◆ **INSTRUÇÕES A SEGUIR**:
Por favor, resuma em duas frases o texto abaixo sobre a prorrogação da licença-maternidade.

◆ **TEXTO DO EXERCÍCIO**:
+ + +
O presidente Luiz Inácio Lula da Silva (PT) sancionou nesta segunda-feira (29) uma lei que garante às mães o direito de prorrogar a licença-maternidade quando houver internação hospitalar da mãe ou do recém-nascido por mais de duas semanas após o parto. A medida altera a Consolidação das Leis do Trabalho (CLT) e reforça direitos já reconhecidos pelo Supremo Tribunal Federal (STF) em 2022.
Atualmente, a licença-maternidade tem duração de 120 dias, período em que a trabalhadora recebe o salário-maternidade, custeado pela Previdência Social. O afastamento pode começar entre o 28º dia anterior ao parto e a data do nascimento.
Com a nova lei, quando houver necessidade de internação hospitalar prolongada, comprovada pela equipe médica e relacionada ao parto, o tempo em que mãe ou bebê permanecerem internados será somado ao período de 120 dias.
A proposta foi apresentada pela senadora Damares Alves (Republicanos-DF) e sancionada durante a Conferência Nacional de Políticas para as Mulheres, em Brasília.
Salário-maternidade prorrogado
A legislação também prevê a extensão do salário-maternidade para além dos 120 dias, cobrindo todo o período de internação hospitalar, além do prazo regular da licença. Assim, a trabalhadora terá assegurado o pagamento do benefício enquanto durar a internação, seguida dos quatro meses tradicionais de afastamento.
Segundo especialistas, a medida representa um avanço importante na proteção da maternidade e da infância, garantindo que mães e bebês tenham tempo adequado de recuperação e convívio após situações delicadas no parto.
+ + +
◆ **MATERIAL FORNECIDO**:

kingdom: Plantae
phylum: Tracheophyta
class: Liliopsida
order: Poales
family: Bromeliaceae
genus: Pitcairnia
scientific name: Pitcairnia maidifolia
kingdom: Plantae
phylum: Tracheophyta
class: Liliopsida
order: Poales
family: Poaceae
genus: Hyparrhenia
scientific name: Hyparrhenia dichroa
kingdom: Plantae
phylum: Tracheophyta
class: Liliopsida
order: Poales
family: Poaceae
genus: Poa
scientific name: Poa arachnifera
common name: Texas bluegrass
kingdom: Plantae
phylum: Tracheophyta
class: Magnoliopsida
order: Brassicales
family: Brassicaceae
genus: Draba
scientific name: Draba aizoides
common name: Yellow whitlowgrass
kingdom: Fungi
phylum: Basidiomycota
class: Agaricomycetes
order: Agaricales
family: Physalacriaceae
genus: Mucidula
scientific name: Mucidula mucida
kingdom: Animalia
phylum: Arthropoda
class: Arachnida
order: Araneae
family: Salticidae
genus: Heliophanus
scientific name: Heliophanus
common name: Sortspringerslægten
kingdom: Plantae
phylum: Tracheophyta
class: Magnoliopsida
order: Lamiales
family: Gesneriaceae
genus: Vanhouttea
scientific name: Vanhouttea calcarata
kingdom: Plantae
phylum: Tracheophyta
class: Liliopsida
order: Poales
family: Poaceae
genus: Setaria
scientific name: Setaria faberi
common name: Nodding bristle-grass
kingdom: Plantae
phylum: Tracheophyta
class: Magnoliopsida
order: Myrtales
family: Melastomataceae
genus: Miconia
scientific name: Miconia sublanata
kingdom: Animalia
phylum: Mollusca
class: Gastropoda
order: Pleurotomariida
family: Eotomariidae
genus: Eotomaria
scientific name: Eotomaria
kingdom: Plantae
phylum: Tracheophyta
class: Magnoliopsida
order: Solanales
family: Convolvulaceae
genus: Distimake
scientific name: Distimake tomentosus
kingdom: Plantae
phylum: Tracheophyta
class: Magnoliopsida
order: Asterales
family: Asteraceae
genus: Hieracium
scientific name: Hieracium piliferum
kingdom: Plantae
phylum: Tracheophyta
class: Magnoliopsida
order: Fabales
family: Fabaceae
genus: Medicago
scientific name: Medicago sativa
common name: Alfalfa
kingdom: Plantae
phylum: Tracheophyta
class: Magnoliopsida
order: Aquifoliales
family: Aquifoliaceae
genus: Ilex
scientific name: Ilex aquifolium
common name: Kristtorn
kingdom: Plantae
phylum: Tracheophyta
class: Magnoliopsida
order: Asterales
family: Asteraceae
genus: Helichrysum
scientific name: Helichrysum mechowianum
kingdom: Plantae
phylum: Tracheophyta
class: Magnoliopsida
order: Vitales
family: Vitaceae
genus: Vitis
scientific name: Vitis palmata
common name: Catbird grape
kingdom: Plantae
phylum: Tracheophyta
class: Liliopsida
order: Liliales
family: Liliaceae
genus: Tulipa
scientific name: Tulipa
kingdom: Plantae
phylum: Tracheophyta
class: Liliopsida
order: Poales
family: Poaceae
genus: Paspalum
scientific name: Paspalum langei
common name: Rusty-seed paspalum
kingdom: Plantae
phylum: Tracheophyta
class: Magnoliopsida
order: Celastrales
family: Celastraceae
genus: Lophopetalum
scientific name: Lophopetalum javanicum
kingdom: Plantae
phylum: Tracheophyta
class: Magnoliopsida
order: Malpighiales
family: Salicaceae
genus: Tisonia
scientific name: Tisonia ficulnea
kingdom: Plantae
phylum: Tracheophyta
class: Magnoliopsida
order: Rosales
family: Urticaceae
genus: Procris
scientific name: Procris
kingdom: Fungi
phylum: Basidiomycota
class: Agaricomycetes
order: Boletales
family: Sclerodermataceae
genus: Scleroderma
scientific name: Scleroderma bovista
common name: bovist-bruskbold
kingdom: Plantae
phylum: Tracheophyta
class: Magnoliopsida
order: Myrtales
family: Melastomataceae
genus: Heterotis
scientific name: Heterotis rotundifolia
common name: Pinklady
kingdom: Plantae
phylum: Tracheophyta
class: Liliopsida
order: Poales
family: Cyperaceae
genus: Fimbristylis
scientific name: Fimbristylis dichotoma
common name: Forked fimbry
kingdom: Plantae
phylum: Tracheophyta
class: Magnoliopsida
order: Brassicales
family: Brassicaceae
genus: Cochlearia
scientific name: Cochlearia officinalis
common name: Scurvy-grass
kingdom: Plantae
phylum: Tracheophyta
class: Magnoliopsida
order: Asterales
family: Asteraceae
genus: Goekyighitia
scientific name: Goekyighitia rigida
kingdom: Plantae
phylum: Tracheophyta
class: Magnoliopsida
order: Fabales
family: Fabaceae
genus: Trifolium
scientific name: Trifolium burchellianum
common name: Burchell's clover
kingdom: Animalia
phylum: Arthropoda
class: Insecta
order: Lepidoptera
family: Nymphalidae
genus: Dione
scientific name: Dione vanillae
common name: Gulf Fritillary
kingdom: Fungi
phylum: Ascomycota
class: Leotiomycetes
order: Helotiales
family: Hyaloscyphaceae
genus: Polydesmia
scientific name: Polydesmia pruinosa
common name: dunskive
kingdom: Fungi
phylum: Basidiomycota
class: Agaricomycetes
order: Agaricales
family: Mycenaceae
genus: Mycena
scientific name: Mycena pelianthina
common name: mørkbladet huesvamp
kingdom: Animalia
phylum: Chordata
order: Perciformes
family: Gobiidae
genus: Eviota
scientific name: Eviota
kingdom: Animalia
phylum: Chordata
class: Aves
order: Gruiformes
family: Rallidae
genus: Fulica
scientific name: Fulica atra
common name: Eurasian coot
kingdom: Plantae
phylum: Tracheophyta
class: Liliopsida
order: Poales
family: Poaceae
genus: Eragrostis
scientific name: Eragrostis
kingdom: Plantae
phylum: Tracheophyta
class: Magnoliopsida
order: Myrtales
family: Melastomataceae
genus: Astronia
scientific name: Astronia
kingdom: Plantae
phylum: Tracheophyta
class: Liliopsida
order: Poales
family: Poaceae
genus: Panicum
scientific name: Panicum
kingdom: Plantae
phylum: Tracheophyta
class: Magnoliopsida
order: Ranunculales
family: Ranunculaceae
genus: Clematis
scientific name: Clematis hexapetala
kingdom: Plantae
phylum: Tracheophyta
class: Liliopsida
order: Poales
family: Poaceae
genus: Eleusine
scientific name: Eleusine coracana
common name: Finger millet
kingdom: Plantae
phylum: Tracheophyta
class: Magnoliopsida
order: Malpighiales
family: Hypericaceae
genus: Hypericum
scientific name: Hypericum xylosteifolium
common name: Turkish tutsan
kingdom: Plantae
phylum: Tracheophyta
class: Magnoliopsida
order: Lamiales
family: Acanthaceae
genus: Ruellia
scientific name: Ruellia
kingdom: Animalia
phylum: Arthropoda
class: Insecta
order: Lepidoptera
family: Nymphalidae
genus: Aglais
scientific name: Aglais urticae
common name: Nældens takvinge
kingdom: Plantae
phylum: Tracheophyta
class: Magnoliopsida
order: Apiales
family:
+ + +
◆ **RESPOSTA DO EXERCÍCIO**:
O presidente Lula sancionou uma lei, proposta pela senadora Damares Alves, que permite prorrogar a licença-maternidade de 120 dias quando a mãe ou o recém-nascido ficam internados por mais de duas semanas após o parto, somando o tempo de internação a esse período. A lei também estende o salário-maternidade para cobrir toda a internação, seguida dos quatro meses tradicionais de afastamento.